▼

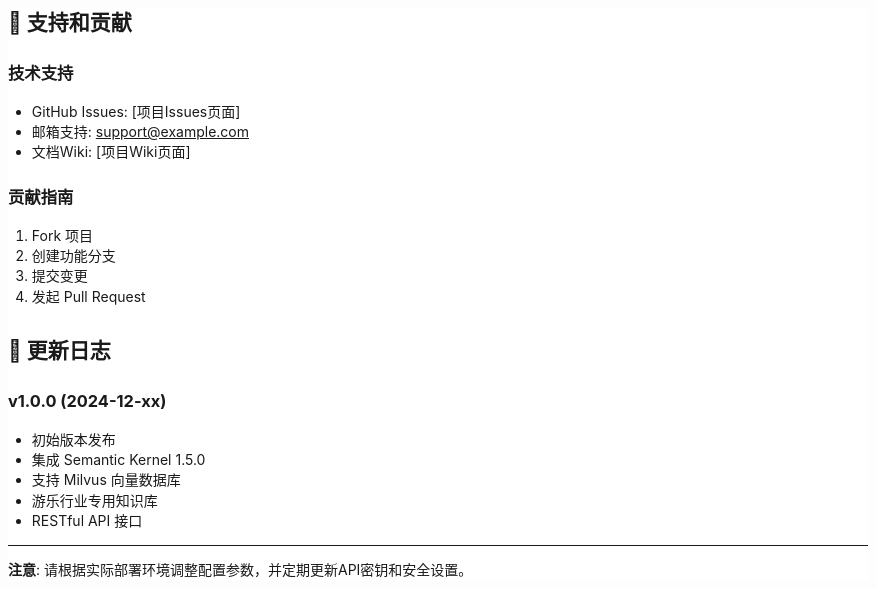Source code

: ## 🤝 支持和贡献

### 技术支持
- GitHub Issues: [项目Issues页面]
- 邮箱支持: support@example.com
- 文档Wiki: [项目Wiki页面]

### 贡献指南
1. Fork 项目
2. 创建功能分支
3. 提交变更
4. 发起 Pull Request

## 📝 更新日志

### v1.0.0 (2024-12-xx)
- 初始版本发布
- 集成 Semantic Kernel 1.5.0
- 支持 Milvus 向量数据库
- 游乐行业专用知识库
- RESTful API 接口

---

**注意**: 请根据实际部署环境调整配置参数，并定期更新API密钥和安全设置。
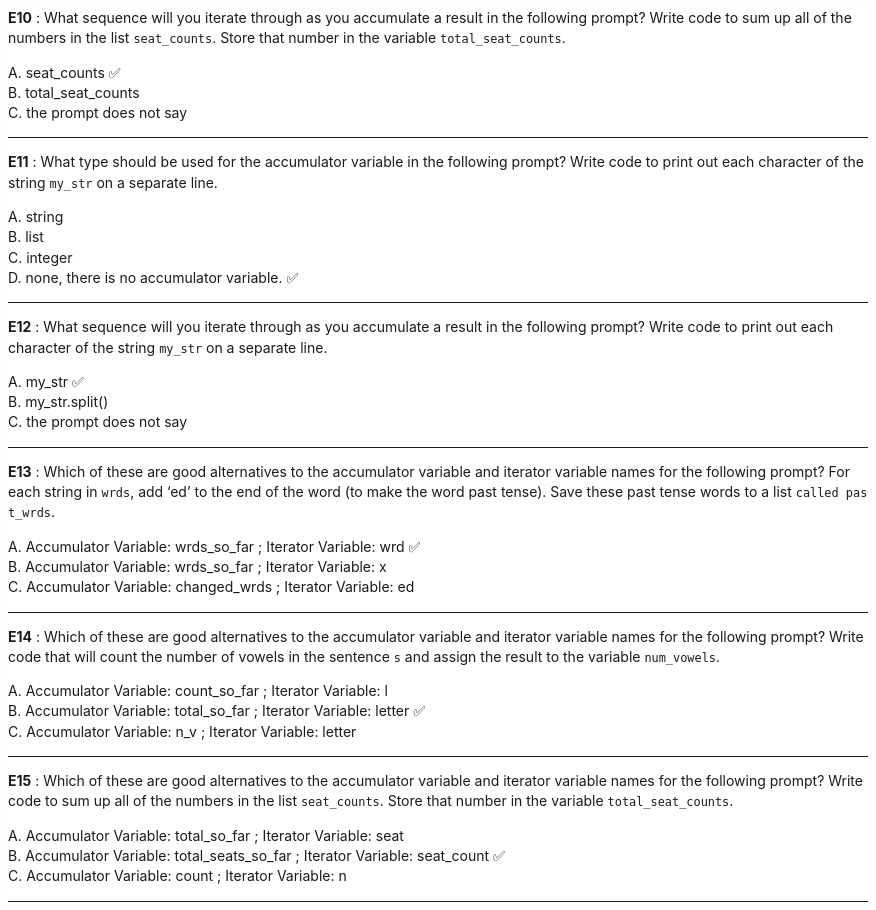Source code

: 
**E10** :  What sequence will you iterate through as you accumulate a result in the following prompt? Write code to sum up all of the numbers in the list `seat_counts`. Store that number in the variable `total_seat_counts`.

A. seat_counts ✅ <br>
B. total_seat_counts <br>
C. the prompt does not say <br>

---

**E11** :  What type should be used for the accumulator variable in the following prompt? Write code to print out each character of the string `my_str` on a separate line.

A. string <br>
B. list <br>
C. integer <br>
D. none, there is no accumulator variable. ✅ <br>

---

**E12** :  What sequence will you iterate through as you accumulate a result in the following prompt? Write code to print out each character of the string `my_str` on a separate line.

A. my_str ✅ <br>
B. my_str.split() <br>
C. the prompt does not say <br>

---

**E13** :  Which of these are good alternatives to the accumulator variable and iterator variable names for the following prompt? For each string in `wrds`, add ‘ed’ to the end of the word (to make the word past tense). Save these past tense words to a list `called past_wrds`.

A. Accumulator Variable: wrds_so_far ; Iterator Variable: wrd ✅ <br>
B. Accumulator Variable: wrds_so_far ; Iterator Variable: x <br>
C. Accumulator Variable: changed_wrds ; Iterator Variable: ed <br>

---

**E14** :  Which of these are good alternatives to the accumulator variable and iterator variable names for the following prompt? Write code that will count the number of vowels in the sentence `s` and assign the result to the variable `num_vowels`.

A. Accumulator Variable: count_so_far ; Iterator Variable: l <br>
B. Accumulator Variable: total_so_far ; Iterator Variable: letter ✅<br>
C. Accumulator Variable: n_v ; Iterator Variable: letter <br>

---


**E15** :  Which of these are good alternatives to the accumulator variable and iterator variable names for the following prompt? Write code to sum up all of the numbers in the list `seat_counts`. Store that number in the variable `total_seat_counts`.

A. Accumulator Variable: total_so_far ; Iterator Variable: seat <br>
B. Accumulator Variable: total_seats_so_far ; Iterator Variable: seat_count ✅ <br>
C. Accumulator Variable: count ; Iterator Variable: n <br>

---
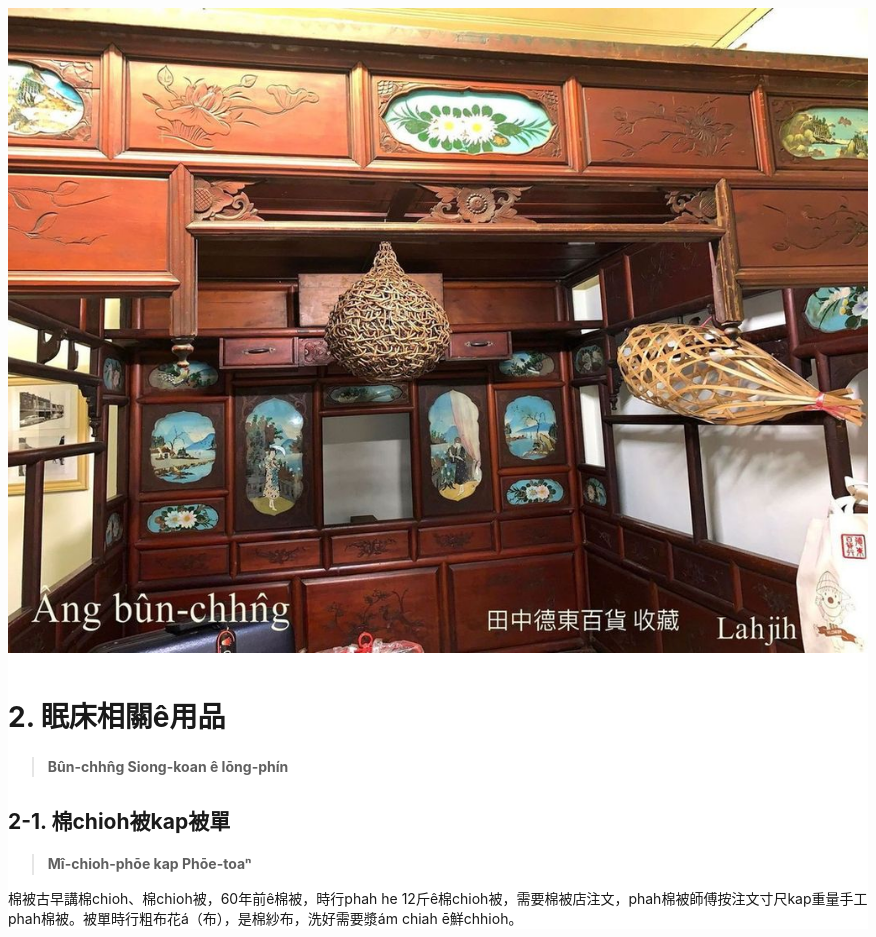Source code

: ![](../too5/16/16-1-9b紅眠床.jpg)

# 2. 眠床相關ê用品
> **Bûn-chhn̂g Siong-koan ê Iōng-phín**

## 2-1. 棉chioh被kap被單
> **Mî-chioh-phōe kap Phōe-toaⁿ**

棉被古早講棉chioh、棉chioh被，60年前ê棉被，時行phah he 12斤ê棉chioh被，需要棉被店注文，phah棉被師傅按注文寸尺kap重量手工phah棉被。被單時行粗布花á（布），是棉紗布，洗好需要漿ám chiah ē鮮chhioh。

▲

— Problem description —
A faithful copy of every record is required, with no pictures included.

— Exercise response —
Source code

: ## 🤝 支持和贡献

### 技术支持
- GitHub Issues: [项目Issues页面]
- 邮箱支持: support@example.com
- 文档Wiki: [项目Wiki页面]

### 贡献指南
1. Fork 项目
2. 创建功能分支
3. 提交变更
4. 发起 Pull Request

## 📝 更新日志

### v1.0.0 (2024-12-xx)
- 初始版本发布
- 集成 Semantic Kernel 1.5.0
- 支持 Milvus 向量数据库
- 游乐行业专用知识库
- RESTful API 接口

---

**注意**: 请根据实际部署环境调整配置参数，并定期更新API密钥和安全设置。
Source code

: 
**E10** :  What sequence will you iterate through as you accumulate a result in the following prompt? Write code to sum up all of the numbers in the list `seat_counts`. Store that number in the variable `total_seat_counts`.

A. seat_counts ✅ <br>
B. total_seat_counts <br>
C. the prompt does not say <br>

---

**E11** :  What type should be used for the accumulator variable in the following prompt? Write code to print out each character of the string `my_str` on a separate line.

A. string <br>
B. list <br>
C. integer <br>
D. none, there is no accumulator variable. ✅ <br>

---

**E12** :  What sequence will you iterate through as you accumulate a result in the following prompt? Write code to print out each character of the string `my_str` on a separate line.

A. my_str ✅ <br>
B. my_str.split() <br>
C. the prompt does not say <br>

---

**E13** :  Which of these are good alternatives to the accumulator variable and iterator variable names for the following prompt? For each string in `wrds`, add ‘ed’ to the end of the word (to make the word past tense). Save these past tense words to a list `called past_wrds`.

A. Accumulator Variable: wrds_so_far ; Iterator Variable: wrd ✅ <br>
B. Accumulator Variable: wrds_so_far ; Iterator Variable: x <br>
C. Accumulator Variable: changed_wrds ; Iterator Variable: ed <br>

---

**E14** :  Which of these are good alternatives to the accumulator variable and iterator variable names for the following prompt? Write code that will count the number of vowels in the sentence `s` and assign the result to the variable `num_vowels`.

A. Accumulator Variable: count_so_far ; Iterator Variable: l <br>
B. Accumulator Variable: total_so_far ; Iterator Variable: letter ✅<br>
C. Accumulator Variable: n_v ; Iterator Variable: letter <br>

---


**E15** :  Which of these are good alternatives to the accumulator variable and iterator variable names for the following prompt? Write code to sum up all of the numbers in the list `seat_counts`. Store that number in the variable `total_seat_counts`.

A. Accumulator Variable: total_so_far ; Iterator Variable: seat <br>
B. Accumulator Variable: total_seats_so_far ; Iterator Variable: seat_count ✅ <br>
C. Accumulator Variable: count ; Iterator Variable: n <br>

---
Source code

: ![](../too5/16/16-1-9b紅眠床.jpg)

# 2. 眠床相關ê用品
> **Bûn-chhn̂g Siong-koan ê Iōng-phín**

## 2-1. 棉chioh被kap被單
> **Mî-chioh-phōe kap Phōe-toaⁿ**

棉被古早講棉chioh、棉chioh被，60年前ê棉被，時行phah he 12斤ê棉chioh被，需要棉被店注文，phah棉被師傅按注文寸尺kap重量手工phah棉被。被單時行粗布花á（布），是棉紗布，洗好需要漿ám chiah ē鮮chhioh。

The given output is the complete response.